_Written tasks_
1. List the foods that the piece about the Lenten fast says are given up during the 49 days of fasting.
2. Pick up the piece about the Lenten fast after its last sentence and keep writing in the same voice.

Honestly, I’ve given in and eaten meat at this point so many times throughout the Lenten journey in the past that it’s safe to say this is the turning point for me in Lent.
And we haven’t even gotten to the hardest part of the fasting period yet.
“I made it this far. Home stretch. No turning back now.”
This is the official final week of Lent, which makes me happy to get through because it gives me a little sense of relief and finality. “We made it.”
I’ve definitely grown in mental toughness throughout each Lent to this point because I’ve had to fight extreme levels of temptation, stood through countless services, and tried really hard not to give in. Regardless, it’s time to prep for the final – and hardest – of any week in the Lenten season: Holy Week.
“They said this fast was 40 days. They lied. And it sucks.”
If you factor in the 6 weeks of actual Lent, plus this week, it totals at 49 days of actual fasting from meat, dairy, and fish. Not to mention that on Good Friday we don’t eat anything. The fact that Lent is actually more than 40 days drains me throughout this week as I count down the days to Pascha and pray for the whole thing to be over. Fast.

_Supplied material_

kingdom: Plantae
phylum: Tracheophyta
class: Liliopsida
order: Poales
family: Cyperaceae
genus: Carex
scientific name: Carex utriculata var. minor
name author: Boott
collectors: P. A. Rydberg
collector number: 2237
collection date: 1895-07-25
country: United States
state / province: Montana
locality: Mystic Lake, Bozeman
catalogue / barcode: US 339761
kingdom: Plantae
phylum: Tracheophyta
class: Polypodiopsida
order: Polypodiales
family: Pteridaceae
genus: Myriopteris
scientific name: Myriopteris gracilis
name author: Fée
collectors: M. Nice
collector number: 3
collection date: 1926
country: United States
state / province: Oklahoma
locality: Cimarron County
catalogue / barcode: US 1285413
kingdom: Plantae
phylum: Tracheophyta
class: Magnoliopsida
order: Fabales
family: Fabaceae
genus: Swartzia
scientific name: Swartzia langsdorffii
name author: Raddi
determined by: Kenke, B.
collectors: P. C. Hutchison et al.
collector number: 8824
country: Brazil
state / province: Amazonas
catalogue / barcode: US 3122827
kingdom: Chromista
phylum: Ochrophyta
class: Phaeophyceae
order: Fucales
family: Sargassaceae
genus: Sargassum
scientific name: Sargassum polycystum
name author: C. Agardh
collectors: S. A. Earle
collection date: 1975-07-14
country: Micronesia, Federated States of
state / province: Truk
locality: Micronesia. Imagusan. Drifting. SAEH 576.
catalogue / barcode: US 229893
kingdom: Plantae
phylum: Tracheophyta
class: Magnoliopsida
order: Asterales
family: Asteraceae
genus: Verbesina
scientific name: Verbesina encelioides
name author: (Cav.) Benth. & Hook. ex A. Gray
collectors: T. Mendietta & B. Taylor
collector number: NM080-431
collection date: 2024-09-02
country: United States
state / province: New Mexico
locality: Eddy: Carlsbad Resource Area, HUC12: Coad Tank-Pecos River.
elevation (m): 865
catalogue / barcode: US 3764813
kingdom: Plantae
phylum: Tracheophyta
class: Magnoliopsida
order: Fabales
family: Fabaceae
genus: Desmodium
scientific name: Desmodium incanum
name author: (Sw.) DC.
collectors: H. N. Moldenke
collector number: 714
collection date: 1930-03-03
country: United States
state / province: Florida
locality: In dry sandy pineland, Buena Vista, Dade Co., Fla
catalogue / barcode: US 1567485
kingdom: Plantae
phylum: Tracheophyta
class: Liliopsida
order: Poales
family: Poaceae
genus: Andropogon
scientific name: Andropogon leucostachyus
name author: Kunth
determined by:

_Answers per task_
1. meat, dairy, fish

2.
Easter Saturday and Sunday
“I made it! Christ is Risen! It’s a great day! And best of all – MEAT!!!!!!”
This is it. The day I’ve been waiting for. As the Paschal services go on through the weekend, I take a little bit of time to reflect on the whole Lenten journey. Did I make it all the way through without breaking the fast? What did I learn about myself? How did I mentally and spiritually grow?
This is the time for me to synthesize those lessons, learn from the experience, and be happy for the celebration of Easter. Even if I did break the fast, I know that I’ll be accepted into church for this joyous occasion.
And when everything’s over, I chow down on eggs, bacon, and lamb like the hungriest guy on the planet. And usually get sick afterward from eating too much.